The store opens with a heaping of hope
Sunday — opening day at the Lynx — kicks off with champagne and trays of mini muffins. The store looks like a gift waiting to be opened. Aside from the 8,000-plus copies of new releases, beloved classics, plays, poetry compilations, cookbooks and wellness manuals, there’s a first edition of Marjorie Kinnan Rawlings’ Pulitzer-prize winning, Florida-set novel “The Yearling,” in a display case. Tiny Progress Pride flags dot the space.
A little over half an hour before she and her team will cut the red ribbon at the store’s back entrance, Groff quiets her crowd of supporters with a handheld microphone, surrounded by the store’s evergreen walls and dark walnut shelves.
“The pun in our name is just apt at the moment,” she says. “Look at how we’re already the links between so many communities.”
She’s astounded by the small crowd, which includes her beaming parents, neighbors and their young children, her publishing team in town from New York, high school students volunteering for service hours and admirers who contributed to the campaign that pushed the Lynx out of Groff’s head and into a Gainesville storefront. Even Harvey Ward, Jr., Gainesville’s mayor, is in attendance.
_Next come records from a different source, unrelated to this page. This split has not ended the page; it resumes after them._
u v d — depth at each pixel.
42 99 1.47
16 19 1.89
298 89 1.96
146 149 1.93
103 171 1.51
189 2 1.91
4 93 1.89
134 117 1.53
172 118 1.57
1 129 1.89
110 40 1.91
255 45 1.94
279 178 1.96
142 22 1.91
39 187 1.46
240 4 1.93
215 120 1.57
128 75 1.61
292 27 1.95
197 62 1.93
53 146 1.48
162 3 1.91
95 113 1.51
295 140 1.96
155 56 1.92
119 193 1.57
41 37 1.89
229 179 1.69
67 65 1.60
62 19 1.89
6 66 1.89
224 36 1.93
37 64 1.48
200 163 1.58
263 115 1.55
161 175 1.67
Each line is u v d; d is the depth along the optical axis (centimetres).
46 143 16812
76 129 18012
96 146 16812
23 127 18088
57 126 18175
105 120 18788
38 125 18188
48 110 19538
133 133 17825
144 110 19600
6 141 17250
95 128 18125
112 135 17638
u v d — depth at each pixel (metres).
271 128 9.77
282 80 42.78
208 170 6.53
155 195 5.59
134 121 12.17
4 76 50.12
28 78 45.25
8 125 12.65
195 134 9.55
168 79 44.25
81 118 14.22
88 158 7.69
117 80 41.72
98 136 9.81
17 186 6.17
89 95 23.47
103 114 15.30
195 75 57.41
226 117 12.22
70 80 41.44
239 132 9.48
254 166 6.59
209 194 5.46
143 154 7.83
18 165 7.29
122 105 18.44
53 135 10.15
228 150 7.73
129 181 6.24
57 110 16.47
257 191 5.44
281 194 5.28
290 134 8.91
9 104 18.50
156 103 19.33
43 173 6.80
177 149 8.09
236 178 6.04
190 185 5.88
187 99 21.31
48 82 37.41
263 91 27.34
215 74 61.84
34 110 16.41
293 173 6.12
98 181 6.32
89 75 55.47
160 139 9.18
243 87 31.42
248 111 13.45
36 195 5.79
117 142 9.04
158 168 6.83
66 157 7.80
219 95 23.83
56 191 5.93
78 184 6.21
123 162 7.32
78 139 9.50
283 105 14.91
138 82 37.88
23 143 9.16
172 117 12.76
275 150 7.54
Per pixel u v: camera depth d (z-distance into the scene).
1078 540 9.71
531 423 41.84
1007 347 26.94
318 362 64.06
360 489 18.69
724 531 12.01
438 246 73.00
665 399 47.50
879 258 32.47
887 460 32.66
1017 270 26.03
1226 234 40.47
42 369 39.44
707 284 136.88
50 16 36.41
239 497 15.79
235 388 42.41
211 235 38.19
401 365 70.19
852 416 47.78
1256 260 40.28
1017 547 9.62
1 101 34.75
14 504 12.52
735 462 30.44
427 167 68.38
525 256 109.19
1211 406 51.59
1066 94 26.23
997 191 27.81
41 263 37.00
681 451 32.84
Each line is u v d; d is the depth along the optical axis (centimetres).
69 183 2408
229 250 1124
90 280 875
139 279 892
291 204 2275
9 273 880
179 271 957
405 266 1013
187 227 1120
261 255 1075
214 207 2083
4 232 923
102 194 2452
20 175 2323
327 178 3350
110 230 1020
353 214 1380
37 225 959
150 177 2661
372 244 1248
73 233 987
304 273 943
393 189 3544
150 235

We’re whisked out of the store for a few minutes while Groff and her team tidy up with their booksellers. They reemerge outside with a pair of scissors, ready to cut the ceremonial ribbon.
“We’re here today because we love Gainesville, and we love every single one of you,” Groff tells the crowd, which thrums with happiness. It is warm, and the sun is in her face.
Watching the Lynx finally open its doors reminds me of the final story in “Florida.” It follows a mother of two, a writer who sounds an awful lot like Groff, on a weeks-long trip to France with her sons. She’s disturbed by an unknowable darkness inside of her until she realizes, near the story’s end, that she actually doesn’t want to be where she is at all.
Suddenly, she wants more than anything to be back home — a place flawed and infuriating and desperately hot but beloved nonetheless.
“Of all the places in the world,” Groff writes, “she belongs in Florida.”